I learn things like most of you:

  • reading (blogs!)
  • doing the thing
  • and most likely by doing the thing I read about in a blog

I’ve been trying to keep up with AI Vector Search in 23ai (yes, I am but a mere human), and one of the new concepts to me, is Hierarchical Navigable Small World (HNSW) Indexes.

The blog I’m currently reading is from our product manager Andy Rivenes, Using HNSW Vector Indexes in AI Vector Search.

I’m hoping to be able to understand better what my execution plans are telling me when I start comparing vectors using these new types of indexes, for example –

That one time I used Vector Search to find similar beers from my Untappd Beer Library.

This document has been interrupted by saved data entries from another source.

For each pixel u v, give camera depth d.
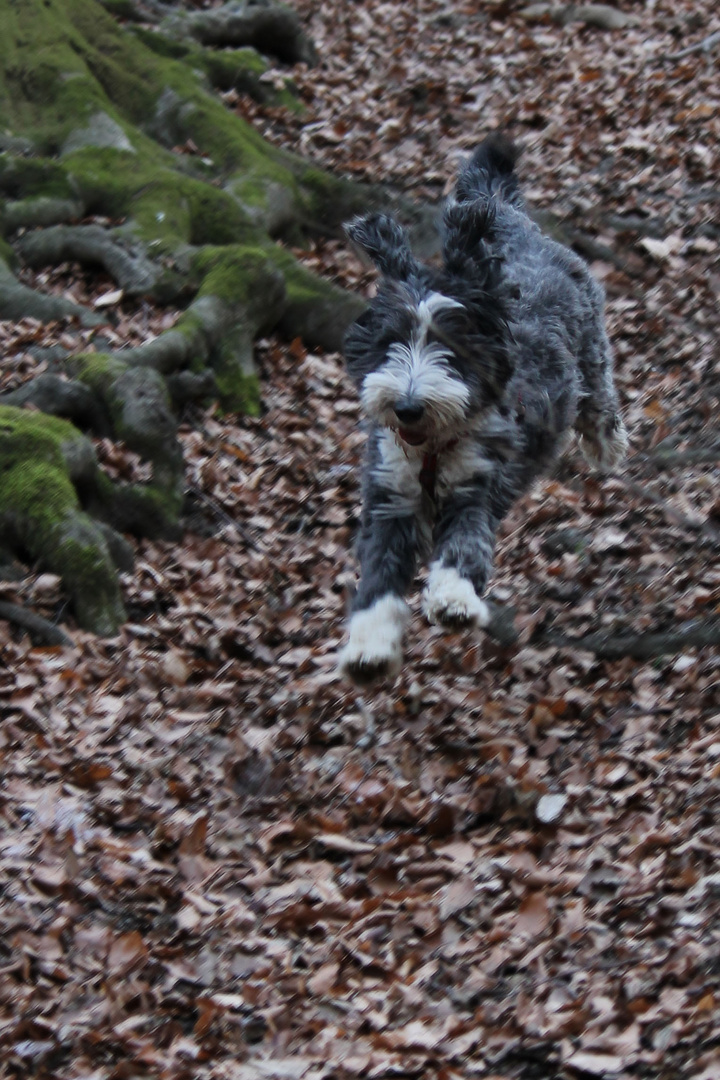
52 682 8.23
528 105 16.41
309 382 12.18
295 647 9.03
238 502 10.49
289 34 17.86
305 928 6.55
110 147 13.85
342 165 15.59
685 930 6.18
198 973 6.28
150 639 9.00
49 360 11.05
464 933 6.48
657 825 6.98
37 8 14.95
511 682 8.43
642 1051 5.59
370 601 7.27
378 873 6.88
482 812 7.31
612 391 9.70
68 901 6.61
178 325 11.72
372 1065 5.68
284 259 13.19
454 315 6.88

Andy’s HNSW post is using this data set, let’s load it!

Chicago’s Data Portal has a Crimes 2001-Present data set, and I’m going to download the CSV version of that.

Once it’s downloaded, here’s the general take I do.

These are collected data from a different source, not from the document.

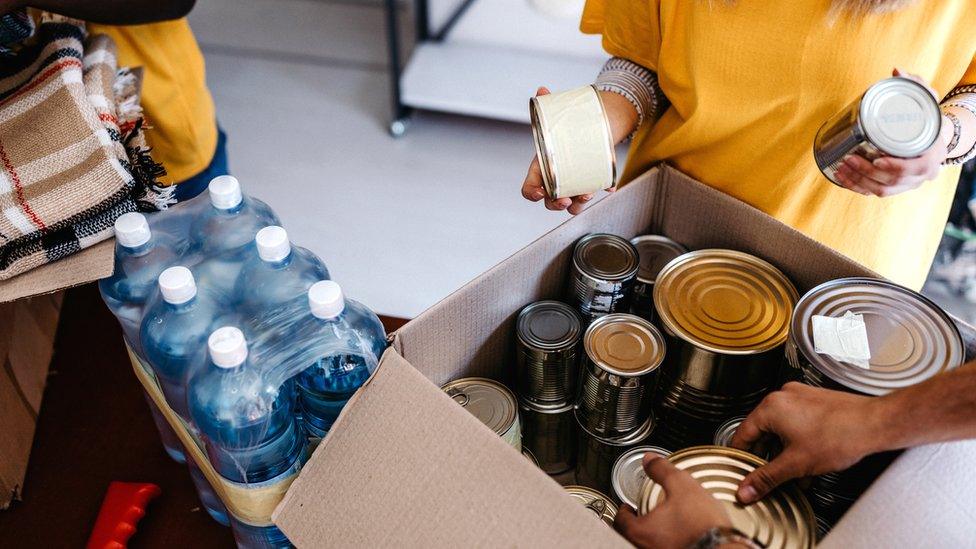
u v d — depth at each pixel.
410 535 0.77
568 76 3.22
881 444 0.72
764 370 1.01
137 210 1.04
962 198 2.06
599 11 1.32
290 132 3.22
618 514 0.77
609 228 1.19
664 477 0.74
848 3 0.98
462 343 1.05
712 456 0.84
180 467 1.11
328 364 0.88
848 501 0.86
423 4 3.24
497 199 2.99
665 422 1.11
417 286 2.68
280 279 0.91
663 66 1.18
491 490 0.75
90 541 1.00
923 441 0.70
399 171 3.08
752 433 0.82
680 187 1.19
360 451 0.82
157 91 1.55
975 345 0.92
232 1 3.85
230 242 0.98
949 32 1.04
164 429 1.09
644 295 1.18
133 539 1.03
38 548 1.02
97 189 0.99
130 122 1.14
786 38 1.04
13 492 1.06
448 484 0.77
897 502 0.70
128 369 1.22
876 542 0.68
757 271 1.10
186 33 1.62
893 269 1.30
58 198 0.98
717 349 0.97
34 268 0.98
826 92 1.07
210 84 3.44
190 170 1.72
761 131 1.14
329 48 3.63
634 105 1.25
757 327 1.02
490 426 1.00
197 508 1.07
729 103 1.13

Spark up SQLcl, use the LOAD command to generate some DDL

I’m going to use the ‘CD’ command to jump to my downloads folder, and then I’m going to use the LOAD command with the ‘SHOW’ keyword to just ‘show me’ what the LOAD command would do with this new CSV data if it were to be turned into a table.

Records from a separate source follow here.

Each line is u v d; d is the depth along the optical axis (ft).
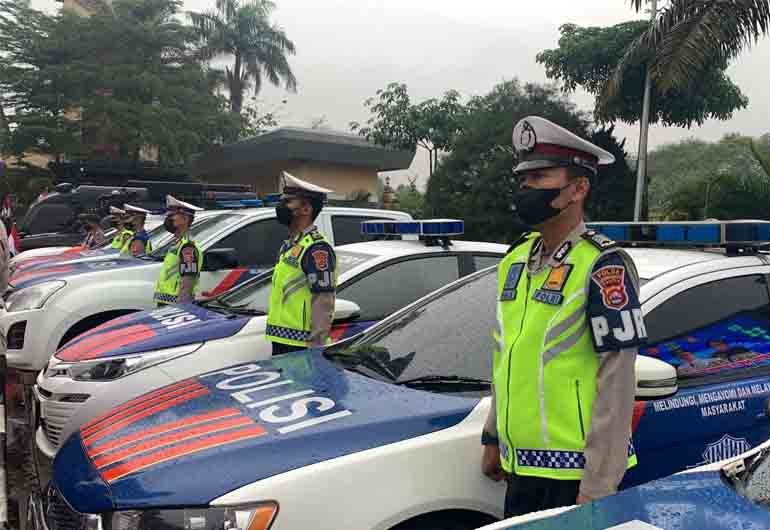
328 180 93.71
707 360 10.05
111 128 76.43
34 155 87.86
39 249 39.73
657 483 6.37
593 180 7.48
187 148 83.25
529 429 7.34
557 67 55.42
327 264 13.51
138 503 7.31
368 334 11.53
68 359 14.82
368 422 8.23
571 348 7.18
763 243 11.00
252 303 16.99
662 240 11.73
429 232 17.22
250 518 7.16
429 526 7.96
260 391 9.48
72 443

Note I’ve done zero setup, this is just my ‘hey, maybe this will be good enough, attempt.’

Bash
SQL> cd /users/thatjeffsmith/downloads
SQL> load crime_data chicago-crimes.csv show

csv
column_names on
delimiter ,
enclosures ""
double
encoding UTF8
row_limit off
row_terminator default
skip_rows 0
skip_after_names

Show DDL for table HR.CRIME_DATA

#INFO COLUMN 2: Case Number => CASE_NUMBER
#INFO COLUMN 3: Date => DATE$
#INFO COLUMN 4: Block => BLOCK
#INFO COLUMN 6: Primary Type => PRIMARY_TYPE
#INFO COLUMN 7: Description => DESCRIPTION
#INFO COLUMN 8: Location Description => LOCATION_DESCRIPTION
#INFO COLUMN 9: Arrest => ARREST
#INFO COLUMN 10: Domestic => DOMESTIC
#INFO COLUMN 11: Beat => BEAT
#INFO COLUMN 12: District => DISTRICT
#INFO COLUMN 13: Ward => WARD
#INFO COLUMN 14: Community Area => COMMUNITY_AREA
#INFO COLUMN 15: FBI Code => FBI_CODE
#INFO COLUMN 16: X Coordinate => X_COORDINATE
#INFO COLUMN 17: Y Coordinate => Y_COORDINATE
#INFO COLUMN 18: Year => YEAR
#INFO COLUMN 19: Updated On => UPDATED_ON
#INFO COLUMN 20: Latitude => LATITUDE
#INFO COLUMN 21: Longitude => LONGITUDE
#INFO COLUMN 22: Location => LOCATION

CREATE TABLE HR.CRIME_DATA
 (
  ID NUMBER(10),
  CASE_NUMBER VARCHAR2(26),
  DATE$ VARCHAR2(128),
  BLOCK VARCHAR2(128),
  IUCR VARCHAR2(26),
  PRIMARY_TYPE VARCHAR2(128),
  DESCRIPTION VARCHAR2(128),
  LOCATION_DESCRIPTION VARCHAR2(128),
  ARREST VARCHAR2(26),
  DOMESTIC VARCHAR2(26),
  BEAT VARCHAR2(26),
  DISTRICT VARCHAR2(26),
  WARD NUMBER(4),
  COMMUNITY_AREA NUMBER(4),
  FBI_CODE VARCHAR2(26),
  X_COORDINATE NUMBER(9),
  Y_COORDINATE NUMBER(9),
  YEAR NUMBER(6),
  UPDATED_ON VARCHAR2(128),
  LATITUDE NUMBER(13, 9),
  LONGITUDE NUMBER(13, 9),
  LOCATION VARCHAR2(128)
 )
;

SUCCESS: Processed without errors
SQL> 

🚩🚩🚩Red Flag: DATES as VARCHARs

DATE$ VARCHAR2(128) -- ew, no no no

Why is this a red flag? You will wanting to query those dates as dates, and to do so you’ll need to use a function to convert them, that’s both ugly and slow(er) than if it were just stored as it should be, a DATE.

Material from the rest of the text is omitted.